Data records -
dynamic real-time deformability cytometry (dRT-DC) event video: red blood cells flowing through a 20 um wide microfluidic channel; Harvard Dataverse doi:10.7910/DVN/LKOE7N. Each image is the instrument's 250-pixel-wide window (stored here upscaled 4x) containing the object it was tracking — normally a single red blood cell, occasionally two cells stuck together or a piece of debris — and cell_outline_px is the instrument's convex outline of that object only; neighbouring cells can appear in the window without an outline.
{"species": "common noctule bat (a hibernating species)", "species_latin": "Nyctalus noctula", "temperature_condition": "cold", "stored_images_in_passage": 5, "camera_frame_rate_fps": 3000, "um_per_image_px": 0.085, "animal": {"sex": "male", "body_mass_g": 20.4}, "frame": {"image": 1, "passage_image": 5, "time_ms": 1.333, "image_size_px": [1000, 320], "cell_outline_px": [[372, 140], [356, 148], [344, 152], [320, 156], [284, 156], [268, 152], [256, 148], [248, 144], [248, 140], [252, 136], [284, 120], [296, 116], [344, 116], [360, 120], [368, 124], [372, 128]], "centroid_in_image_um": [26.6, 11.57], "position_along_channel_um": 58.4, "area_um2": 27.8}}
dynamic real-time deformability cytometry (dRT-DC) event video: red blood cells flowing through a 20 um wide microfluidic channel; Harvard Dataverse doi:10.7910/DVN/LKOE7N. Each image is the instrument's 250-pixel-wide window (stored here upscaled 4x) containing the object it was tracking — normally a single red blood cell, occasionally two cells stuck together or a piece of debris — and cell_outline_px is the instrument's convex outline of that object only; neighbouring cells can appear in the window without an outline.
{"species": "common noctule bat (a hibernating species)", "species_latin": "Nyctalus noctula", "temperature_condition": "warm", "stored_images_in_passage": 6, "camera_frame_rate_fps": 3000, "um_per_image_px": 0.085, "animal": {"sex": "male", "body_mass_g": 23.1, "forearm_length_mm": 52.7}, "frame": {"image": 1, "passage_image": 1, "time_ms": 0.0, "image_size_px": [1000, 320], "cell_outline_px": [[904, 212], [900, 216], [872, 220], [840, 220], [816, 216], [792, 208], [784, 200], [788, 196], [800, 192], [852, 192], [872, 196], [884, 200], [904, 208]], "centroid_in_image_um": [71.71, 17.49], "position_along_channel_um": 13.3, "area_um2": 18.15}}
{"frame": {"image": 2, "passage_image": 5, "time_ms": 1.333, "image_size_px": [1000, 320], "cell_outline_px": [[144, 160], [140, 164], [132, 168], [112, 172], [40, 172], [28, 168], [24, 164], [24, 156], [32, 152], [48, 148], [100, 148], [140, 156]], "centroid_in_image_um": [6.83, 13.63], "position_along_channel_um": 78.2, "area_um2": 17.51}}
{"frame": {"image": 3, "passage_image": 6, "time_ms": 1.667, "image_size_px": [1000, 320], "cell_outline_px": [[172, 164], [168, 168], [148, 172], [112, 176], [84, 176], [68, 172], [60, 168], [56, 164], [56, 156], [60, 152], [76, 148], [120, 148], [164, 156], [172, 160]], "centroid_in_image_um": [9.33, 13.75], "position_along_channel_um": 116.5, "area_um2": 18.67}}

Written request -
Write out all the lines again, exactly as they are.

Full output -
dynamic real-time deformability cytometry (dRT-DC) event video: red blood cells flowing through a 20 um wide microfluidic channel; Harvard Dataverse doi:10.7910/DVN/LKOE7N. Each image is the instrument's 250-pixel-wide window (stored here upscaled 4x) containing the object it was tracking — normally a single red blood cell, occasionally two cells stuck together or a piece of debris — and cell_outline_px is the instrument's convex outline of that object only; neighbouring cells can appear in the window without an outline.
{"species": "common noctule bat (a hibernating species)", "species_latin": "Nyctalus noctula", "temperature_condition": "cold", "stored_images_in_passage": 5, "camera_frame_rate_fps": 3000, "um_per_image_px": 0.085, "animal": {"sex": "male", "body_mass_g": 20.4}, "frame": {"image": 1, "passage_image": 5, "time_ms": 1.333, "image_size_px": [1000, 320], "cell_outline_px": [[372, 140], [356, 148], [344, 152], [320, 156], [284, 156], [268, 152], [256, 148], [248, 144], [248, 140], [252, 136], [284, 120], [296, 116], [344, 116], [360, 120], [368, 124], [372, 128]], "centroid_in_image_um": [26.6, 11.57], "position_along_channel_um": 58.4, "area_um2": 27.8}}
dynamic real-time deformability cytometry (dRT-DC) event video: red blood cells flowing through a 20 um wide microfluidic channel; Harvard Dataverse doi:10.7910/DVN/LKOE7N. Each image is the instrument's 250-pixel-wide window (stored here upscaled 4x) containing the object it was tracking — normally a single red blood cell, occasionally two cells stuck together or a piece of debris — and cell_outline_px is the instrument's convex outline of that object only; neighbouring cells can appear in the window without an outline.
{"species": "common noctule bat (a hibernating species)", "species_latin": "Nyctalus noctula", "temperature_condition": "warm", "stored_images_in_passage": 6, "camera_frame_rate_fps": 3000, "um_per_image_px": 0.085, "animal": {"sex": "male", "body_mass_g": 23.1, "forearm_length_mm": 52.7}, "frame": {"image": 1, "passage_image": 1, "time_ms": 0.0, "image_size_px": [1000, 320], "cell_outline_px": [[904, 212], [900, 216], [872, 220], [840, 220], [816, 216], [792, 208], [784, 200], [788, 196], [800, 192], [852, 192], [872, 196], [884, 200], [904, 208]], "centroid_in_image_um": [71.71, 17.49], "position_along_channel_um": 13.3, "area_um2": 18.15}}
{"frame": {"image": 2, "passage_image": 5, "time_ms": 1.333, "image_size_px": [1000, 320], "cell_outline_px": [[144, 160], [140, 164], [132, 168], [112, 172], [40, 172], [28, 168], [24, 164], [24, 156], [32, 152], [48, 148], [100, 148], [140, 156]], "centroid_in_image_um": [6.83, 13.63], "position_along_channel_um": 78.2, "area_um2": 17.51}}
{"frame": {"image": 3, "passage_image": 6, "time_ms": 1.667, "image_size_px": [1000, 320], "cell_outline_px": [[172, 164], [168, 168], [148, 172], [112, 176], [84, 176], [68, 172], [60, 168], [56, 164], [56, 156], [60, 152], [76, 148], [120, 148], [164, 156], [172, 160]], "centroid_in_image_um": [9.33, 13.75], "position_along_channel_um": 116.5, "area_um2": 18.67}}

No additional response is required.